Уставшая от бессмысленных, беззастенчивых банкетов, Зульхиза равнодушно пожала плечами.

– Красавица моя, ты даже не знаешь, что это за человек, – возбужденно шептала дамочка, порывисто вдавив в руку Зульхизы острые коготочки. – Ты даже не можешь вообразить, насколько он богат. Захочет, так просто осыплет тебя золотом с головы до ног!

– Разве ты не знаешь, что бесплатный сыр бывает только в мышеловке, – съехидничала Зульхиза. – Кто расстанется с деньгами просто ради твоих красивых глазок…

К своим сорока у нее не осталось ни надежд, ни желаний: жизнь только длинная дорога, которая обрывается в пропасть.

А ведь жизнь артистки поначалу казалась ей раем. Аплодисменты, цветы, банкеты. А потом… Потом, обняв букет, возвращаешься в свою общагу, полную тараканов. Надеешься, что будет квартира, достаток. Но… ничего не меняется. Только очередь на квартиру все растет и растет – артисты, работники сцены... Кошельки пухнут только у начальства, которое, кажется, приходит в театр только для того, чтобы побыстрее получить квартиру.

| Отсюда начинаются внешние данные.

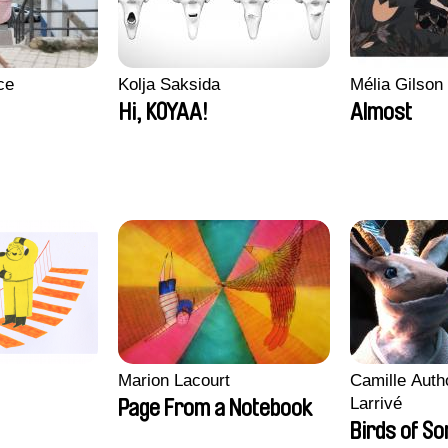
ce
Kolja Saksida
Mélia Gilson
Hi, KOYAA!
Almost
Marion Lacourt
Camille Auth
Larrivé
Page From a Notebook
Birds of S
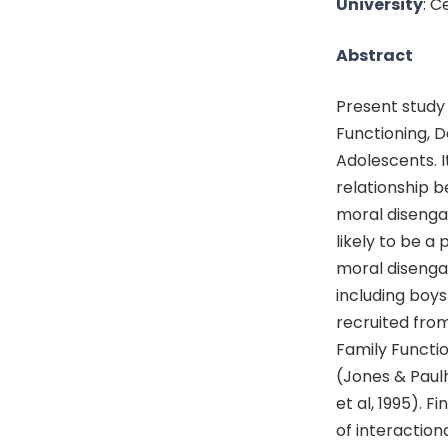
University
: C
Abstract
Present study
Functioning, 
Adolescents. I
relationship b
moral disenga
likely to be a
moral disenga
including boys
recruited fro
Family Functio
(Jones & Paul
et al, 1995). F
of interactio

Нищета пронзила самое существо Зульхизы. Нет у нищеты ни конца, ни края. Нет и надежды. Будь ты соловушкой, все равно будешь стоять в одной очереди вместе со всеми. И получать будешь как все. Живем-то все равно в советской стране.

Достала бедность. Достала головная боль, когда не знаешь, в чем выйти на сцену. Помнится, ей впервые сшили костюм для выступления на официальном концерте. И вот пришлось идти на поклон к певице, которая когда-то работала за границей. А все потому, что у нее не было приличного белья, которое можно одеть с таким платьем. До сих пор в дрожь бросает, как вспомнит. И ей никогда не забыть, как эта женщина в минуту ее триумфа, когда ей аплодировал весь зал, многозначительно поглядывала на ее грудь.

Конечно, были и радости. Ее сделали заслуженной, а потом и народной артисткой, дали комнату в коммуналке. Так что если раньше она боролась с тараканами, то сейчас к ним добавились соседи-алкаши.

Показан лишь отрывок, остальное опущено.